> What you need to do: Transcribe the listing below in its entirety.

> Records provided:
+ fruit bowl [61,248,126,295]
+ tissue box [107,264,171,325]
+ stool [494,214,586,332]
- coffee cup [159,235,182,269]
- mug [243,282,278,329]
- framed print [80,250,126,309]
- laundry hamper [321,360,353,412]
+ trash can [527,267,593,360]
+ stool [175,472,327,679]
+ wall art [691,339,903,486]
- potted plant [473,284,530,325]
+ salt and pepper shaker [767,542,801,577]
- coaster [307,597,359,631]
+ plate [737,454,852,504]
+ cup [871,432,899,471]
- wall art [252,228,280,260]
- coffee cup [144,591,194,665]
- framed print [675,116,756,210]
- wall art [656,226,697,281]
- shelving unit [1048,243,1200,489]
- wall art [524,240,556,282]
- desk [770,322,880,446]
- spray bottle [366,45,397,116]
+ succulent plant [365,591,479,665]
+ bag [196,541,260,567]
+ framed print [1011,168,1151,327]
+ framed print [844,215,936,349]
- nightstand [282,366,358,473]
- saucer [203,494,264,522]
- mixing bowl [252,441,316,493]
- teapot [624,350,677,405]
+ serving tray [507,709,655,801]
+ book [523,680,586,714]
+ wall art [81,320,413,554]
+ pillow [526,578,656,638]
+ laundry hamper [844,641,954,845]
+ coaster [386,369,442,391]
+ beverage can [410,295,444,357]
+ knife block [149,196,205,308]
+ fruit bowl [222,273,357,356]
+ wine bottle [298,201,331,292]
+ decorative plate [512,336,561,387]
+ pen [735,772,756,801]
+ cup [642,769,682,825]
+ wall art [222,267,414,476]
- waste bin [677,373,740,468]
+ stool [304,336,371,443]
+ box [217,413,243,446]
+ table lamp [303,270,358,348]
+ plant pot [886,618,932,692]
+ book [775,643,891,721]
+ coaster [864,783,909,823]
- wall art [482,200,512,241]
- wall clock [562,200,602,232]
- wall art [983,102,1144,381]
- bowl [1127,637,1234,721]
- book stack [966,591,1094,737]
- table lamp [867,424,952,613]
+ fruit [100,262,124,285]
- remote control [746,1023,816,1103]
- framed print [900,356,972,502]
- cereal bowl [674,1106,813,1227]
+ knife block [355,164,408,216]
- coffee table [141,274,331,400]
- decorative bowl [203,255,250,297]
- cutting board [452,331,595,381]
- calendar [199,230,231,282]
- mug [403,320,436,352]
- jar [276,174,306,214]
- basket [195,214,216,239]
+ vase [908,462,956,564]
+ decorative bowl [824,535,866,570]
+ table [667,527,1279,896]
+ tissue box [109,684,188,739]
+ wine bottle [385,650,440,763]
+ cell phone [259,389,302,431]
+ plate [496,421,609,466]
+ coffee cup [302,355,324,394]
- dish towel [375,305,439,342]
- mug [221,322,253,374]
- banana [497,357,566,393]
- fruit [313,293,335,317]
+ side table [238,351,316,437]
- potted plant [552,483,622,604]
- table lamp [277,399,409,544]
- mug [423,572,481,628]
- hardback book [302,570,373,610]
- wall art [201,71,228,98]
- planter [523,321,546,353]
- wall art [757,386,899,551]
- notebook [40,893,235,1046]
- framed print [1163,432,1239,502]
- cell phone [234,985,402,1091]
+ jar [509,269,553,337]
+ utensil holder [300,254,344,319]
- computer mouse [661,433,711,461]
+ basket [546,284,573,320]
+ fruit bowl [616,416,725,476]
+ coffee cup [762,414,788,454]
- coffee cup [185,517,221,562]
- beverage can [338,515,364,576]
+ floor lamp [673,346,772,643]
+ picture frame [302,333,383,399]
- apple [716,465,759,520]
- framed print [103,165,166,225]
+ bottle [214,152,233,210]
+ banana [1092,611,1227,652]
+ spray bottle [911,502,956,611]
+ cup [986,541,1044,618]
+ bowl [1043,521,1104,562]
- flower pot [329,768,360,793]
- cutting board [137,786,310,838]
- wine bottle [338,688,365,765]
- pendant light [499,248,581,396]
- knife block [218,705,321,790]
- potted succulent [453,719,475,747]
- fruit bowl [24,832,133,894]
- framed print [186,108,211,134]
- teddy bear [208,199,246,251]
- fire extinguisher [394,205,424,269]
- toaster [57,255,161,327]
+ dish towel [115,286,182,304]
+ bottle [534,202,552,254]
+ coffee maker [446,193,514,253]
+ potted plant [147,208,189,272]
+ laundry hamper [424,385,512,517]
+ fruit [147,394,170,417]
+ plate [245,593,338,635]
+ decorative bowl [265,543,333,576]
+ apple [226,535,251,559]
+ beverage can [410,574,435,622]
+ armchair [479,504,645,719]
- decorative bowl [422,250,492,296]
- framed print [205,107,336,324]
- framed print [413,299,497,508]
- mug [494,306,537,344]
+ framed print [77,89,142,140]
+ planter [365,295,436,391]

> Exercise result:
+ fruit bowl [61,248,126,295]
+ tissue box [107,264,171,325]
+ stool [494,214,586,332]
- coffee cup [159,235,182,269]
- mug [243,282,278,329]
- framed print [80,250,126,309]
- laundry hamper [321,360,353,412]
+ trash can [527,267,593,360]
+ stool [175,472,327,679]
+ wall art [691,339,903,486]
- potted plant [473,284,530,325]
+ salt and pepper shaker [767,542,801,577]
- coaster [307,597,359,631]
+ plate [737,454,852,504]
+ cup [871,432,899,471]
- wall art [252,228,280,260]
- coffee cup [144,591,194,665]
- framed print [675,116,756,210]
- wall art [656,226,697,281]
- shelving unit [1048,243,1200,489]
- wall art [524,240,556,282]
- desk [770,322,880,446]
- spray bottle [366,45,397,116]
+ succulent plant [365,591,479,665]
+ bag [196,541,260,567]
+ framed print [1011,168,1151,327]
+ framed print [844,215,936,349]
- nightstand [282,366,358,473]
- saucer [203,494,264,522]
- mixing bowl [252,441,316,493]
- teapot [624,350,677,405]
+ serving tray [507,709,655,801]
+ book [523,680,586,714]
+ wall art [81,320,413,554]
+ pillow [526,578,656,638]
+ laundry hamper [844,641,954,845]
+ coaster [386,369,442,391]
+ beverage can [410,295,444,357]
+ knife block [149,196,205,308]
+ fruit bowl [222,273,357,356]
+ wine bottle [298,201,331,292]
+ decorative plate [512,336,561,387]
+ pen [735,772,756,801]
+ cup [642,769,682,825]
+ wall art [222,267,414,476]
- waste bin [677,373,740,468]
+ stool [304,336,371,443]
+ box [217,413,243,446]
+ table lamp [303,270,358,348]
+ plant pot [886,618,932,692]
+ book [775,643,891,721]
+ coaster [864,783,909,823]
- wall art [482,200,512,241]
- wall clock [562,200,602,232]
- wall art [983,102,1144,381]
- bowl [1127,637,1234,721]
- book stack [966,591,1094,737]
- table lamp [867,424,952,613]
+ fruit [100,262,124,285]
- remote control [746,1023,816,1103]
- framed print [900,356,972,502]
- cereal bowl [674,1106,813,1227]
+ knife block [355,164,408,216]
- coffee table [141,274,331,400]
- decorative bowl [203,255,250,297]
- cutting board [452,331,595,381]
- calendar [199,230,231,282]
- mug [403,320,436,352]
- jar [276,174,306,214]
- basket [195,214,216,239]
+ vase [908,462,956,564]
+ decorative bowl [824,535,866,570]
+ table [667,527,1279,896]
+ tissue box [109,684,188,739]
+ wine bottle [385,650,440,763]
+ cell phone [259,389,302,431]
+ plate [496,421,609,466]
+ coffee cup [302,355,324,394]
- dish towel [375,305,439,342]
- mug [221,322,253,374]
- banana [497,357,566,393]
- fruit [313,293,335,317]
+ side table [238,351,316,437]
- potted plant [552,483,622,604]
- table lamp [277,399,409,544]
- mug [423,572,481,628]
- hardback book [302,570,373,610]
- wall art [201,71,228,98]
- planter [523,321,546,353]
- wall art [757,386,899,551]
- notebook [40,893,235,1046]
- framed print [1163,432,1239,502]
- cell phone [234,985,402,1091]
+ jar [509,269,553,337]
+ utensil holder [300,254,344,319]
- computer mouse [661,433,711,461]
+ basket [546,284,573,320]
+ fruit bowl [616,416,725,476]
+ coffee cup [762,414,788,454]
- coffee cup [185,517,221,562]
- beverage can [338,515,364,576]
+ floor lamp [673,346,772,643]
+ picture frame [302,333,383,399]
- apple [716,465,759,520]
- framed print [103,165,166,225]
+ bottle [214,152,233,210]
+ banana [1092,611,1227,652]
+ spray bottle [911,502,956,611]
+ cup [986,541,1044,618]
+ bowl [1043,521,1104,562]
- flower pot [329,768,360,793]
- cutting board [137,786,310,838]
- wine bottle [338,688,365,765]
- pendant light [499,248,581,396]
- knife block [218,705,321,790]
- potted succulent [453,719,475,747]
- fruit bowl [24,832,133,894]
- framed print [186,108,211,134]
- teddy bear [208,199,246,251]
- fire extinguisher [394,205,424,269]
- toaster [57,255,161,327]
+ dish towel [115,286,182,304]
+ bottle [534,202,552,254]
+ coffee maker [446,193,514,253]
+ potted plant [147,208,189,272]
+ laundry hamper [424,385,512,517]
+ fruit [147,394,170,417]
+ plate [245,593,338,635]
+ decorative bowl [265,543,333,576]
+ apple [226,535,251,559]
+ beverage can [410,574,435,622]
+ armchair [479,504,645,719]
- decorative bowl [422,250,492,296]
- framed print [205,107,336,324]
- framed print [413,299,497,508]
- mug [494,306,537,344]
+ framed print [77,89,142,140]
+ planter [365,295,436,391]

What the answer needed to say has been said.